We really do and I am really appreciative for it. So big thanks to both Curtis and JMWW. And how about some excerpt? Word.
CS: Most of the pieces focus on us middle-aged types—yet many of these characters carry ghosts of their earliest sexual histories. Do you think our sexual histories are different than our other histories? Can we ever truly get beyond them—or do you think they’re imprinted, a kind of touchstone, forever part of the fabric of who we are?

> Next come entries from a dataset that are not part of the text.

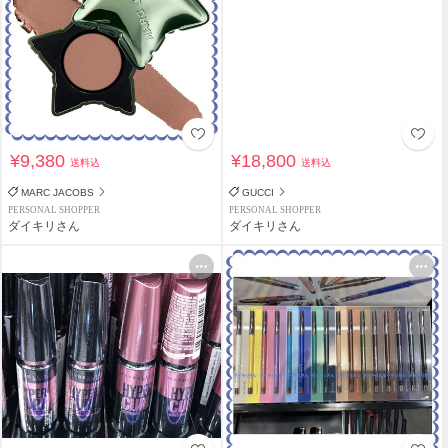
¥9,380
¥18,800
送料込
送料込
MARC JACOBS
GUCCI
PERSONAL SHOPPER
PERSONAL SHOPPER
ダイキリさん
ダイキリさん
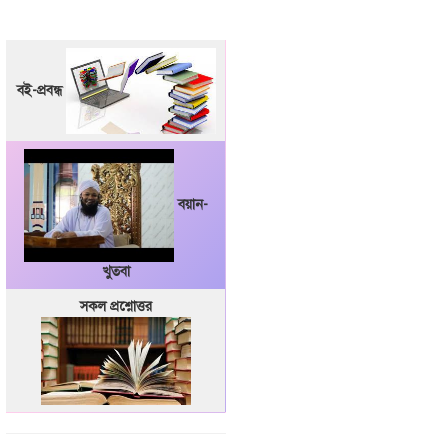
বই-প্রবন্ধ
বয়ান-
খুতবা
সকল প্রশ্নোত্তর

BT: I think our sexual histories are part of a continuum of our histories in general, every step, and misstep, every slight, and moment of positivity, all imprinting on us in different ways, compounding and building on themselves, leaving us with a world of feelings and memories, regrets and choices that both affect our current decision making, as well as our confidence, and the paths we are on. Where sexual histories might be different than other types of history however, is that for much of our life, most of us spend as much time thinking about sex—how we can get it, and keep it, why something works one day in bed, and not the next, or with one person, or not another—as much as anything—work or children, dreams and hopes—and so in that way it warps who we are along the way, and who we might yet be, even when, if, we reach a place where our sex lives are healthy and fulfilling. So do we get beyond our sexual histories? Most of us yes, and no, we stop caring quite so much about it, and we are liberated in that way, but we still wonder about the opportunities that slipped away, and where and when things went wrong, or bad. Those things always linger.